The Missouri Tigers football season hasn’t gone so well this year but they just scored a MAJOR victory off the field. Thanks to pressure from the players to bring the issue of race related incidents at the university to the mainstream media, president Tim Wolfe has decided to resign, after at first saying he would not step down.
@IamJoeSports
The president of the University of Missouri system stepped down Monday and the flagship Columbia campus’ chancellor announced he will “transition” into a different position at the end of year amid criticism of their handling of student complaints about race and discrimination.
President Tim Wolfe said his resignation was effective immediately. He made the announcement at the start of what had been expected to be a long closed-door meeting of the school’s governing board. He largely pre-empted that session in a halting statement that was simultaneously apologetic, clumsy and defiant.
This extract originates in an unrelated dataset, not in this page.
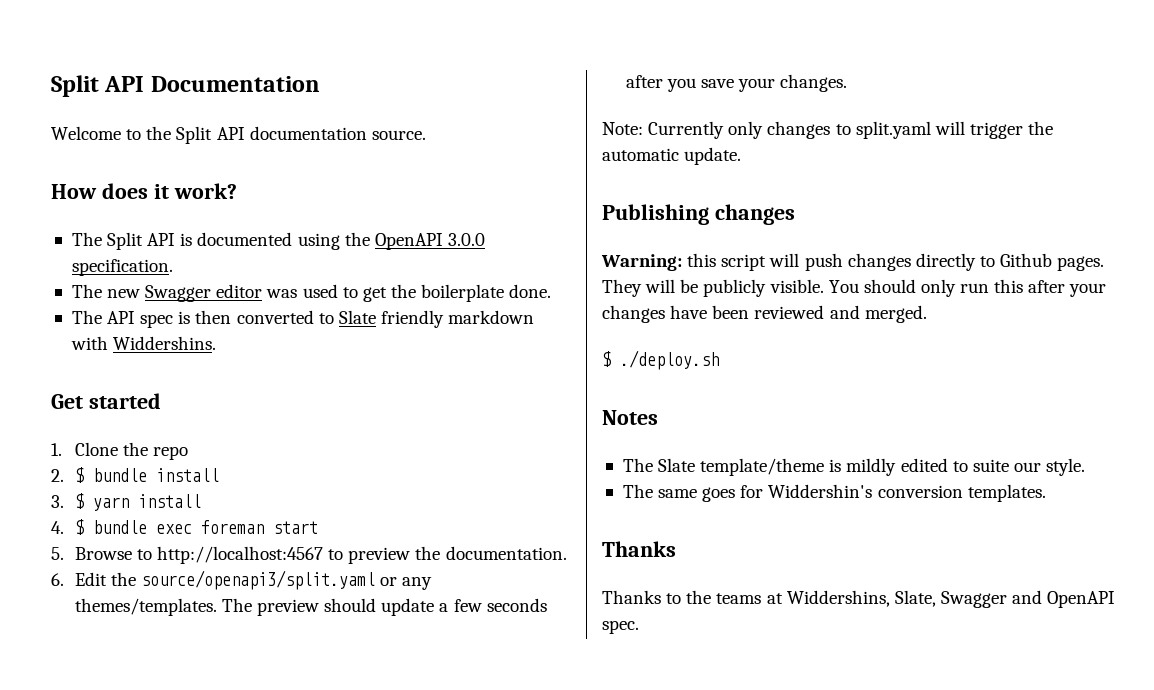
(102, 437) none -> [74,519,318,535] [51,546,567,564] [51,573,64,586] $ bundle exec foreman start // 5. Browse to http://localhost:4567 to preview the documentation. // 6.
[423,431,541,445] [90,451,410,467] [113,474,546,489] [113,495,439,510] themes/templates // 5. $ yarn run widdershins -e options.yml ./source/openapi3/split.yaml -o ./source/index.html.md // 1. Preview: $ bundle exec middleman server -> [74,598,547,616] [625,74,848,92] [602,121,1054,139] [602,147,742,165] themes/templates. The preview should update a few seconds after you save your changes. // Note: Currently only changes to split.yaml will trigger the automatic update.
The race complaints came to a head over the weekend, when at least 30 black football players announced they would not participate in team activities until Wolfe was gone.
For months, black student groups have complained of racial slurs and other slights on the overwhelmingly white flagship campus of the state’s four-college system. Frustrations flared during a homecoming parade Oct. 10 when protesters blocked Wolfe’s car, and he did not get out and talk to them. They were removed by police.
Black members of the football team joined the outcry on Saturday night. By Sunday, a campus sit-in had grown, graduate student groups planned walkouts and politicians began to weigh in.
There was a student who was already on a hunger strike over the incidents and refused to eat until the president stepped down. He did not receive much attention from the media but once football players got involved, things got serious, seeing as the program brings in millions of dollars to the school every year.